Question:* Since you've labeled the thread with both languages, what words would Hindi use for musawwir and musawwar? 

I think musawwir would be chitrkaar......?


----------



## lafz_puchnevala

Alfaaz said:


> مصور
> 
> jis ki tasweer banaa'ii ga'ii ho, tasweer banaya hua, paida kiya gaya, tasweer wali cheez yaa baa tasweer, naqsh wala
> 
> salaam un par jo sartaa paa haiN noor-e-Haqq musawwar
> jamaal-e-shab hai jin kaa partau, zulf mussarab
> 
> jis par tasweereN bana'ii ga'ii hoN, munaqqash
> 
> laashae ko mujassam o muswwar kar ke
> hum surat gar "naheeN: ko "hai" kehte haiN
> 
> This is again one of those where the difference of a zair or zabar changes the meaning (active/passive). musawwir is painter, former, fashioner, also one of the attributes of God in Islam. musawwar is formed, fashioned, painted, etc.
> 
> *I myself am not really familiar with this word, so let's wait and see what other more knowledgeable/informed members say!
> 
> Question:* Since you've labeled the thread with both languages, what words would Hindi use for musawwir and musawwar?
> 
> I think musawwir would be chitrkaar......?



'chitrakaar' would be ok. musawwar in essence is 'tasviir banaa hua', can't think of anything more sophisticated...


----------



## lafz_puchnevala

Looks like this word is not widely used...


----------



## Qureshpor

lafz_puchnevala said:


> 'chitrakaar' would be ok. musawwar in essence is 'tasviir banaa hua', can't think of anything more sophisticated...
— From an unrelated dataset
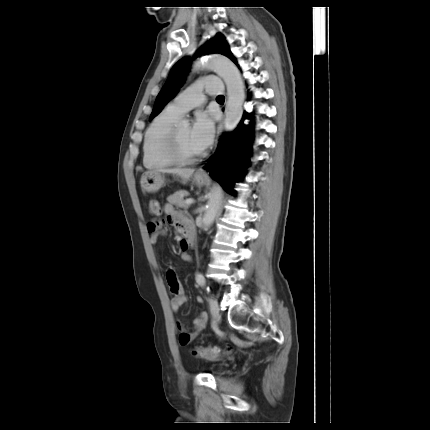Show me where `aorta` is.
<instances>
[{"label":"aorta","mask_w":430,"mask_h":430,"mask_svg":"<svg viewBox=\"0 0 430 430\" xmlns=\"http://www.w3.org/2000/svg\"><path fill=\"white\" fill-rule=\"evenodd\" d=\"M196 69L212 70L223 78L227 86L228 100L225 108L224 127L226 131L234 130L241 120L243 114V103L245 100V85L239 69L229 59L217 54H210L202 61L194 64ZM183 126L188 124L187 120L181 122ZM223 198L222 188L214 186L210 192L206 209L202 218L204 228H209L220 209Z\"/></svg>","instance_id":"1"}]
</instances>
Unfortunately, your answer here points to the fact that the understanding you have gained from the last very detailed explanation amounts to zero!


----------



## lafz_puchnevala

QURESHPOR said:


> Unfortunately, your answer here points to the fact that the understanding you have gained from the last very detailed explanation amounts to zero!



To clarify, 'chitrakaar' means 'painter' and this would definitely be a subset of the wide range of meanings of 'musawwir'. As for 'musawwar' this passive form can mean 'tasviir (etc.) banaa/banaayaa hua' to mean 'made/fashioned painting'. I believe that banaa/banaayaa are similar and acceptable here with only minor differences in meaning.
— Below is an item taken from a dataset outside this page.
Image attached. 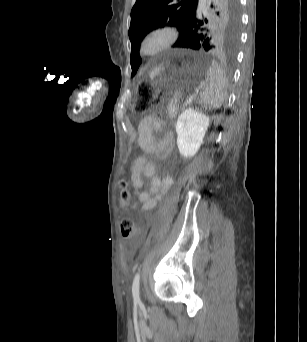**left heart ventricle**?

I would like to simple examples of how 'musawwar' is usually used if at all in common situations. 

Please contribute useful input in addition to criticisms.


----------



## Qureshpor

> This word meaning 'formed/fashioned/painted' appears to refer to artworks mostly. In this form would it be an adjective? If this is an adjective I can't think of any common usages. Can anyone suggest a simple sentence (in romanised form please  ?



You have obviously got this definition from somewhere. Did this source indicate that this word could be either an Urdu word or a Hindi word? If it did n't, what has prompted you to say that "musavvar" is a "Hindi/Urdu" word? Have you come across this word being used by Hindi speakers or have you read it in a Hindi novel or a newspaper? 



lafz_puchnevala said:


> I would like to simple examples of how 'musawwar' is usually used if at all in common situations. Please contribute useful input in addition to criticisms.



Which language are you enquiring about this word's usage? A person who is a seeker of knowledge seeks it with sincerity and clarity. He does not call a "mango" a "mango/turnip"! Either his enquiry is about a mango or a turnip! The sooner you decide to ask questions, with appropriate context and a sincere wish to learn about words in a particular language, namely Urdu, the quicker you will be able to get straight answers.

I have checked words in Hindi for a rectangle and none of them are "mustatiil". Does it not surprise you one little bit that hardly any Hindi speaker comes forward to answer your queries? Why? Because, they do not recognise these words to be Hindi. If you wish to carry on playing this game you may do so because I don't see your endeavours as sincere learning exercises. One or two Urdu speakers may continue to make attempts at offering explanations but even they will reach a point when they feel enough is enough! Let me offer you a sample of what you might get if you show a bit of sincerity.

musavvir = artist/painter/illustrator
musavvar = painted/illustrated

Abdur Rehman Chughtai ek mash_huur Pakistani musavvir the. un ke shaah-kaar nigaar-xaanoN ke 3ilaavah musavvar jariidoN meN bhii mil sakte haiN. (Urdu sentence)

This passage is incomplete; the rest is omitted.